What you need to do: With every line kept intact, print the entries that appear below.

Stored data:
★ ★ ★ ★

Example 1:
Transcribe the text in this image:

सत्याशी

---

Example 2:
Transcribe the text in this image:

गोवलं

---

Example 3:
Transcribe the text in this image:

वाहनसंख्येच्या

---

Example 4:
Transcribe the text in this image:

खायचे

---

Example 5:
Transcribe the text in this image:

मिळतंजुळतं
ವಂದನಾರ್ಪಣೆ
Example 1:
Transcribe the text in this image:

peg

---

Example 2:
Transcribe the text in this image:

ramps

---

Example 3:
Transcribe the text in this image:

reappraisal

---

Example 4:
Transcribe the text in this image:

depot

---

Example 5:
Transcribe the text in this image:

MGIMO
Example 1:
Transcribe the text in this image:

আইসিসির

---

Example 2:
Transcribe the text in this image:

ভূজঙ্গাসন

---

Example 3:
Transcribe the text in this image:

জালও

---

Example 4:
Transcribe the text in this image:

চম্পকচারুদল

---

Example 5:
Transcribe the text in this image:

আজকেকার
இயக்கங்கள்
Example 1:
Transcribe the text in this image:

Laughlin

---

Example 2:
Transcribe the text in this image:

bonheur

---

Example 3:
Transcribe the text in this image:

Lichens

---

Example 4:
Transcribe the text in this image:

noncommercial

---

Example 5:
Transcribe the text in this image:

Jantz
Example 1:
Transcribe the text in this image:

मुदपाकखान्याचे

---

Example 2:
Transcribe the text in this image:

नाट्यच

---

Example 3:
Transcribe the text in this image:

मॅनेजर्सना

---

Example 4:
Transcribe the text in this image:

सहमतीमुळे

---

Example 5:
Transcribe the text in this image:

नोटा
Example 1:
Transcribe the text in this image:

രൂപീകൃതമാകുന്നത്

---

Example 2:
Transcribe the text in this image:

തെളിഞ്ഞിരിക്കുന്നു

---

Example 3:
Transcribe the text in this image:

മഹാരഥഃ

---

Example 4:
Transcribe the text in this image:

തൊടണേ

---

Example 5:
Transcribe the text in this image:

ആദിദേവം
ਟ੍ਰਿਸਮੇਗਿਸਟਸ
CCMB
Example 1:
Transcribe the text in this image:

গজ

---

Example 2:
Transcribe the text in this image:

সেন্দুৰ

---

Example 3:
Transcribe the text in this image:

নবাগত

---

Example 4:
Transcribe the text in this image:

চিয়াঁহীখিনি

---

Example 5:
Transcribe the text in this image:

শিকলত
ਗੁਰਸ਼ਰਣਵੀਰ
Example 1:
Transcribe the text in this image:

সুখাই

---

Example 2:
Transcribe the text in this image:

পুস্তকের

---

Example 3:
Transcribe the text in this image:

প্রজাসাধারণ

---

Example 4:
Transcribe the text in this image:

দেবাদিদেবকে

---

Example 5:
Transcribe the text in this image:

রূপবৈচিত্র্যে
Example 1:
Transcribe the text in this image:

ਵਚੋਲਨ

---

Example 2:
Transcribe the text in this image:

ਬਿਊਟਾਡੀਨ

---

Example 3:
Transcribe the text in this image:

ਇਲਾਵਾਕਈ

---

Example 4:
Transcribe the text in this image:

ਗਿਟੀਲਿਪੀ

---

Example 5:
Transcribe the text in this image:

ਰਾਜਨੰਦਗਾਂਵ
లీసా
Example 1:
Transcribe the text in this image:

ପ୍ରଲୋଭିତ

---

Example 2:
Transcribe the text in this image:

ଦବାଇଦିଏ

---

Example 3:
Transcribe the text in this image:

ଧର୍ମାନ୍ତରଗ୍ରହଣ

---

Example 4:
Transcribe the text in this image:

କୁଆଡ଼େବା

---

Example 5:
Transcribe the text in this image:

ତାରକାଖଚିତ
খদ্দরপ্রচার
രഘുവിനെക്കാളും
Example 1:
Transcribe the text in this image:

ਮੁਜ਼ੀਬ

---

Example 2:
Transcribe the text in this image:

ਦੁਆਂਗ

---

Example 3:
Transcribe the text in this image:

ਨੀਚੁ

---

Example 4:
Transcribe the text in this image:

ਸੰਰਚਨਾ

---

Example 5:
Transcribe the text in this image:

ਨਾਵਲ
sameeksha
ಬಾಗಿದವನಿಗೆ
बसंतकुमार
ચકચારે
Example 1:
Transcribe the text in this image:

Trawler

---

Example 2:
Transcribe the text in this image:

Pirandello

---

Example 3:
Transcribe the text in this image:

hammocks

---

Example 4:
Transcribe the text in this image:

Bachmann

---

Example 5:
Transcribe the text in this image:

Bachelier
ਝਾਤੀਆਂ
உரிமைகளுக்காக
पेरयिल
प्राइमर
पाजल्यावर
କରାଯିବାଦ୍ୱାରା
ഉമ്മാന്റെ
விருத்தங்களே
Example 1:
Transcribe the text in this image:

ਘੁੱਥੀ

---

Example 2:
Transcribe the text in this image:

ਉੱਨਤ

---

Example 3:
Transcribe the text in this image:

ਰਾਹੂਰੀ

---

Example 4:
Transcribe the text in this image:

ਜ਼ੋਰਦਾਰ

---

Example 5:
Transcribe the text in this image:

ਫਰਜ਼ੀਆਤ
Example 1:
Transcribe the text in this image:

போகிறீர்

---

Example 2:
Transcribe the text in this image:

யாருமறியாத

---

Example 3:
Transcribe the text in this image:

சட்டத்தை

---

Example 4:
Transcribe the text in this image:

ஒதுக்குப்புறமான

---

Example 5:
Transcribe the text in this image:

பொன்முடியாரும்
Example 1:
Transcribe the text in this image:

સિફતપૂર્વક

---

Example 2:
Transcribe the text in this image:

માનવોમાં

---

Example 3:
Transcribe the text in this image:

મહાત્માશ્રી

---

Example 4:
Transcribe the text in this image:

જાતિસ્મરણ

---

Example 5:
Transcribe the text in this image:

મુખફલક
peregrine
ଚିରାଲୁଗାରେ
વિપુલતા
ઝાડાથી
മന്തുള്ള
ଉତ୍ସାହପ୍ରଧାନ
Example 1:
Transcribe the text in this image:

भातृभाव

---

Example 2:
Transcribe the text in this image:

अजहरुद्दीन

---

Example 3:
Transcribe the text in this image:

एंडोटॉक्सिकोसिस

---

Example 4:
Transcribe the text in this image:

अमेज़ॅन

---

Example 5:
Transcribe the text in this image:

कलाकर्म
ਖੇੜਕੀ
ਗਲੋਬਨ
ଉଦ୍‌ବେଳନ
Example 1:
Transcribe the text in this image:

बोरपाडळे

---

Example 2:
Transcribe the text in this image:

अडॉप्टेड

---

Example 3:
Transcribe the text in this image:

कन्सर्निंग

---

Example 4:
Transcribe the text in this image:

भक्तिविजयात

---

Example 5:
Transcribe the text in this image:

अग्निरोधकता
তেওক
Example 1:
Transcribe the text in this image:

★ ★ ★ ★

Expected output:
Example 1:
Transcribe the text in this image:

सत्याशी

---

Example 2:
Transcribe the text in this image:

गोवलं

---

Example 3:
Transcribe the text in this image:

वाहनसंख्येच्या

---

Example 4:
Transcribe the text in this image:

खायचे

---

Example 5:
Transcribe the text in this image:

मिळतंजुळतं
ವಂದನಾರ್ಪಣೆ
Example 1:
Transcribe the text in this image:

peg

---

Example 2:
Transcribe the text in this image:

ramps

---

Example 3:
Transcribe the text in this image:

reappraisal

---

Example 4:
Transcribe the text in this image:

depot

---

Example 5:
Transcribe the text in this image:

MGIMO
Example 1:
Transcribe the text in this image:

আইসিসির

---

Example 2:
Transcribe the text in this image:

ভূজঙ্গাসন

---

Example 3:
Transcribe the text in this image:

জালও

---

Example 4:
Transcribe the text in this image:

চম্পকচারুদল

---

Example 5:
Transcribe the text in this image:

আজকেকার
இயக்கங்கள்
Example 1:
Transcribe the text in this image:

Laughlin

---

Example 2:
Transcribe the text in this image:

bonheur

---

Example 3:
Transcribe the text in this image:

Lichens

---

Example 4:
Transcribe the text in this image:

noncommercial

---

Example 5:
Transcribe the text in this image:

Jantz
Example 1:
Transcribe the text in this image:

मुदपाकखान्याचे

---

Example 2:
Transcribe the text in this image:

नाट्यच

---

Example 3:
Transcribe the text in this image:

मॅनेजर्सना

---

Example 4:
Transcribe the text in this image:

सहमतीमुळे

---

Example 5:
Transcribe the text in this image:

नोटा
Example 1:
Transcribe the text in this image:

രൂപീകൃതമാകുന്നത്

---

Example 2:
Transcribe the text in this image:

തെളിഞ്ഞിരിക്കുന്നു

---

Example 3:
Transcribe the text in this image:

മഹാരഥഃ

---

Example 4:
Transcribe the text in this image:

തൊടണേ

---

Example 5:
Transcribe the text in this image:

ആദിദേവം
ਟ੍ਰਿਸਮੇਗਿਸਟਸ
CCMB
Example 1:
Transcribe the text in this image:

গজ

---

Example 2:
Transcribe the text in this image:

সেন্দুৰ

---

Example 3:
Transcribe the text in this image:

নবাগত

---

Example 4:
Transcribe the text in this image:

চিয়াঁহীখিনি

---

Example 5:
Transcribe the text in this image:

শিকলত
ਗੁਰਸ਼ਰਣਵੀਰ
Example 1:
Transcribe the text in this image:

সুখাই

---

Example 2:
Transcribe the text in this image:

পুস্তকের

---

Example 3:
Transcribe the text in this image:

প্রজাসাধারণ

---

Example 4:
Transcribe the text in this image:

দেবাদিদেবকে

---

Example 5:
Transcribe the text in this image:

রূপবৈচিত্র্যে
Example 1:
Transcribe the text in this image:

ਵਚੋਲਨ

---

Example 2:
Transcribe the text in this image:

ਬਿਊਟਾਡੀਨ

---

Example 3:
Transcribe the text in this image:

ਇਲਾਵਾਕਈ

---

Example 4:
Transcribe the text in this image:

ਗਿਟੀਲਿਪੀ

---

Example 5:
Transcribe the text in this image:

ਰਾਜਨੰਦਗਾਂਵ
లీసా
Example 1:
Transcribe the text in this image:

ପ୍ରଲୋଭିତ

---

Example 2:
Transcribe the text in this image:

ଦବାଇଦିଏ

---

Example 3:
Transcribe the text in this image:

ଧର୍ମାନ୍ତରଗ୍ରହଣ

---

Example 4:
Transcribe the text in this image:

କୁଆଡ଼େବା

---

Example 5:
Transcribe the text in this image:

ତାରକାଖଚିତ
খদ্দরপ্রচার
രഘുവിനെക്കാളും
Example 1:
Transcribe the text in this image:

ਮੁਜ਼ੀਬ

---

Example 2:
Transcribe the text in this image:

ਦੁਆਂਗ

---

Example 3:
Transcribe the text in this image:

ਨੀਚੁ

---

Example 4:
Transcribe the text in this image:

ਸੰਰਚਨਾ

---

Example 5:
Transcribe the text in this image:

ਨਾਵਲ
sameeksha
ಬಾಗಿದವನಿಗೆ
बसंतकुमार
ચકચારે
Example 1:
Transcribe the text in this image:

Trawler

---

Example 2:
Transcribe the text in this image:

Pirandello

---

Example 3:
Transcribe the text in this image:

hammocks

---

Example 4:
Transcribe the text in this image:

Bachmann

---

Example 5:
Transcribe the text in this image:

Bachelier
ਝਾਤੀਆਂ
உரிமைகளுக்காக
पेरयिल
प्राइमर
पाजल्यावर
କରାଯିବାଦ୍ୱାରା
ഉമ്മാന്റെ
விருத்தங்களே
Example 1:
Transcribe the text in this image:

ਘੁੱਥੀ

---

Example 2:
Transcribe the text in this image:

ਉੱਨਤ

---

Example 3:
Transcribe the text in this image:

ਰਾਹੂਰੀ

---

Example 4:
Transcribe the text in this image:

ਜ਼ੋਰਦਾਰ

---

Example 5:
Transcribe the text in this image:

ਫਰਜ਼ੀਆਤ
Example 1:
Transcribe the text in this image:

போகிறீர்

---

Example 2:
Transcribe the text in this image:

யாருமறியாத

---

Example 3:
Transcribe the text in this image:

சட்டத்தை

---

Example 4:
Transcribe the text in this image:

ஒதுக்குப்புறமான

---

Example 5:
Transcribe the text in this image:

பொன்முடியாரும்
Example 1:
Transcribe the text in this image:

સિફતપૂર્વક

---

Example 2:
Transcribe the text in this image:

માનવોમાં

---

Example 3:
Transcribe the text in this image:

મહાત્માશ્રી

---

Example 4:
Transcribe the text in this image:

જાતિસ્મરણ

---

Example 5:
Transcribe the text in this image:

મુખફલક
peregrine
ଚିରାଲୁଗାରେ
વિપુલતા
ઝાડાથી
മന്തുള്ള
ଉତ୍ସାହପ୍ରଧାନ
Example 1:
Transcribe the text in this image:

भातृभाव

---

Example 2:
Transcribe the text in this image:

अजहरुद्दीन

---

Example 3:
Transcribe the text in this image:

एंडोटॉक्सिकोसिस

---

Example 4:
Transcribe the text in this image:

अमेज़ॅन

---

Example 5:
Transcribe the text in this image:

कलाकर्म
ਖੇੜਕੀ
ਗਲੋਬਨ
ଉଦ୍‌ବେଳନ
Example 1:
Transcribe the text in this image:

बोरपाडळे

---

Example 2:
Transcribe the text in this image:

अडॉप्टेड

---

Example 3:
Transcribe the text in this image:

कन्सर्निंग

---

Example 4:
Transcribe the text in this image:

भक्तिविजयात

---

Example 5:
Transcribe the text in this image:

अग्निरोधकता
তেওক
Example 1:
Transcribe the text in this image:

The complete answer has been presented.